Despite currency exchange volatility, the National Bank of Hungary (MNB) is expected to continue normalising its monetary policy. Since prices started to accelerate in the second half of 2021 a series of hikes were performed elevating the base interest rate to 13% (the highest level among Central and Eastern European countries) in September 2022. Since then, the base rate has remained on that level. However, the central bank has already started to decrease its deposit tender rate. Nevertheless, the MNB is expected to be cautious with monetary easing due to durably high inflation and possible forint depreciation despite the currency’s partial recovery from weak levels recorded in the last quarter of 2022.

Budget deficit moderating but still high

After the high fiscal deficit recorded in recent years, including during 2022 due to the energy crisis and post-pandemic expansionist policies, fiscal consolidation has been supported by windfall profit taxes in the energy, banking, insurance, retail, telecommunications and aviation sectors as well as increased revenues in the environment of high inflation. Nevertheless, the deficit level, although moderating, will remain relatively high in 2023 due to persistently significant public debt servicing and huge government subsidies that are required to attract large FDI projects. Compensation paid to utility companies to cover their losses due to subsidised regulated energy prices has abated in line with falling gas prices.

Economic recovery and less pressure from energy prices should further support fiscal consolidation in 2024. However, the latter is not expected to return to pre-pandemic levels, especially since debt servicing costs will continue to be high while revenues will suffer from the expiration of temporary taxes. Clashes with the European Commission are limiting EU financial transfers to Hungary; however, funds from the previous Multiannual Financial Framework (2014-2020) are still in place, as well as the EU’s direct payments to farmers. Conversely, negative developments in terms of further access to EU funds, resulting in investors' negative sentiment in relation to Hungary, and sovereign downgrades by rating agencies could hinder Hungary’s access to domestic and international debt markets.
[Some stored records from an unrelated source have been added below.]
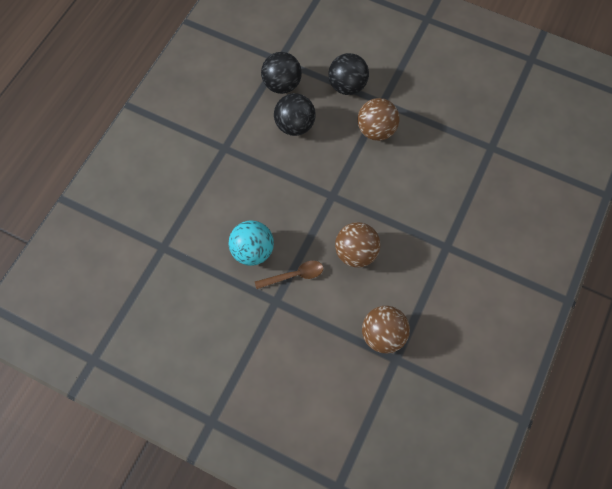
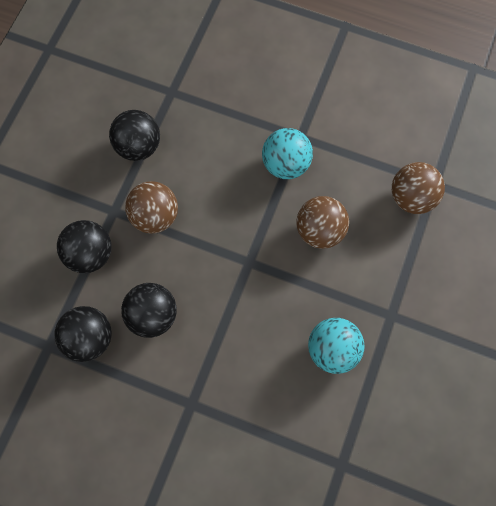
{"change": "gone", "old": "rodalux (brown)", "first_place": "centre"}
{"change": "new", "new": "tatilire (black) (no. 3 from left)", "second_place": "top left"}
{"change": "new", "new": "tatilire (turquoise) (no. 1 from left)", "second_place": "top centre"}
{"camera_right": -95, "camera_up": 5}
Fidesz secures a further term in office

Prime Minister Viktor Orbán and his conservative Fidesz-Hungarian Civic Union (Fidesz) party were re-elected to a fourth four-year term in the April 2022 elections. They secured another supermajority in Parliament, after similar electoral victories in 2010, 2014 and 2018. Fidesz continues to benefit from its ability to govern unilaterally. Despite a challenging economic environment and extremely high food inflation, the government’s popularity has remained relatively unscathed as government-owned or dominated media put the blame for elevated prices on the war in Ukraine and EU sanctions.

Relations with the European Commission remain tense. In 2020, the European Council adopted the “conditionality mechanism” to wield an effective instrument that subjects disbursement to the rule of law in the respective country. Later, the European Court of Justice (ECJ) ruled in 2022 that the Commission could withhold funds to sanction states deemed to be flouting the rule of law. Both Hungary and Poland have been under EU investigations for undermining the independence of courts, media and non-governmental organisations, thereby putting them at risk of losing tens of billions in EU funds. Hungary subsequently introduced only minor changes that did not satisfy the European Commission. The dispute with the EU over the release of funds is set to continue for the foreseeable future.

Fidesz is expected to remain in power until at least the end of its current term, i.e., in early 2026. Local elections are scheduled to take place in October 2024.